*What you have to do*: Set down exactly the lines below between the line holding "high-grade glioma (malignant)" and the line holding "non-Hodgkin's type, Low", inclusive; no other line belongs in the answer.

[[ Data to use open ]]

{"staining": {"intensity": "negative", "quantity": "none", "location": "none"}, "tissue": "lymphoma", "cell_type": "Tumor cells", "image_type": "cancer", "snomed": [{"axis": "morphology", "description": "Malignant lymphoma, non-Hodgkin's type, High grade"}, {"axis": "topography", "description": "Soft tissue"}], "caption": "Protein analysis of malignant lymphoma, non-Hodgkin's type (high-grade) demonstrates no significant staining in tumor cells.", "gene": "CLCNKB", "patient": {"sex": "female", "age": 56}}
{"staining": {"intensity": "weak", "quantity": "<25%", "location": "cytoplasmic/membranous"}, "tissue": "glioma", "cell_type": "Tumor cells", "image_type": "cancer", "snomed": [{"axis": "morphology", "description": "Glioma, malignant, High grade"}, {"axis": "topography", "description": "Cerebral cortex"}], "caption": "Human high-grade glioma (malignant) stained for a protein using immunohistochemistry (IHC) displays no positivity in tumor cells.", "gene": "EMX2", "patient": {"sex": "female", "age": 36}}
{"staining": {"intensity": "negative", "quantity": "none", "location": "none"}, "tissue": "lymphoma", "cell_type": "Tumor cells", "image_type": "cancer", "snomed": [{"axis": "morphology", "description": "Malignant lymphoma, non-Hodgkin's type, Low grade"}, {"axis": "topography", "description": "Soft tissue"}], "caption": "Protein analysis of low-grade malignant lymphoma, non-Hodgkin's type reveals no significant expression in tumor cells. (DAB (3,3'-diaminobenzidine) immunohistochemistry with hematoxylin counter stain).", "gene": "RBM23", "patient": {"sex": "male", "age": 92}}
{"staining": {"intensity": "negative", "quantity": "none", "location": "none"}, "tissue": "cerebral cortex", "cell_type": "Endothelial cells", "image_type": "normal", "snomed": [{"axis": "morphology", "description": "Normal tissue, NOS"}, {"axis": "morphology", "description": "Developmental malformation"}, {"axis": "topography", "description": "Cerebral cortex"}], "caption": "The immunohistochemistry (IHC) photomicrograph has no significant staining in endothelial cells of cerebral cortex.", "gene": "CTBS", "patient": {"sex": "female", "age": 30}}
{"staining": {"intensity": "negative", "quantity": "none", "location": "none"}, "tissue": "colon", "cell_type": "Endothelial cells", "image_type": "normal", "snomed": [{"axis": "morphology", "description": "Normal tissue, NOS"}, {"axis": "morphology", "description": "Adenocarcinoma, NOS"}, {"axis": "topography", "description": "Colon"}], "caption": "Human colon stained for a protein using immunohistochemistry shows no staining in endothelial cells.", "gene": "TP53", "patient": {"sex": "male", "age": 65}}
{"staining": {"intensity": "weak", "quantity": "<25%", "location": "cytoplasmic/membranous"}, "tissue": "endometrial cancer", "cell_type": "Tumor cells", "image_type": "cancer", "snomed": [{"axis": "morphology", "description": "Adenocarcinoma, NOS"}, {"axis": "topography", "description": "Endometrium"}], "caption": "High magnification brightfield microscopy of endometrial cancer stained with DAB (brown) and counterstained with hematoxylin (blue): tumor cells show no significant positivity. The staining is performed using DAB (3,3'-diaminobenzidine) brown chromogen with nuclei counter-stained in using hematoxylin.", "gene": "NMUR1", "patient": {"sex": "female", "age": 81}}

[[ Data to use closed ]]

*Exercise output*:
{"staining": {"intensity": "weak", "quantity": "<25%", "location": "cytoplasmic/membranous"}, "tissue": "glioma", "cell_type": "Tumor cells", "image_type": "cancer", "snomed": [{"axis": "morphology", "description": "Glioma, malignant, High grade"}, {"axis": "topography", "description": "Cerebral cortex"}], "caption": "Human high-grade glioma (malignant) stained for a protein using immunohistochemistry (IHC) displays no positivity in tumor cells.", "gene": "EMX2", "patient": {"sex": "female", "age": 36}}
{"staining": {"intensity": "negative", "quantity": "none", "location": "none"}, "tissue": "lymphoma", "cell_type": "Tumor cells", "image_type": "cancer", "snomed": [{"axis": "morphology", "description": "Malignant lymphoma, non-Hodgkin's type, Low grade"}, {"axis": "topography", "description": "Soft tissue"}], "caption": "Protein analysis of low-grade malignant lymphoma, non-Hodgkin's type reveals no significant expression in tumor cells. (DAB (3,3'-diaminobenzidine) immunohistochemistry with hematoxylin counter stain).", "gene": "RBM23", "patient": {"sex": "male", "age": 92}}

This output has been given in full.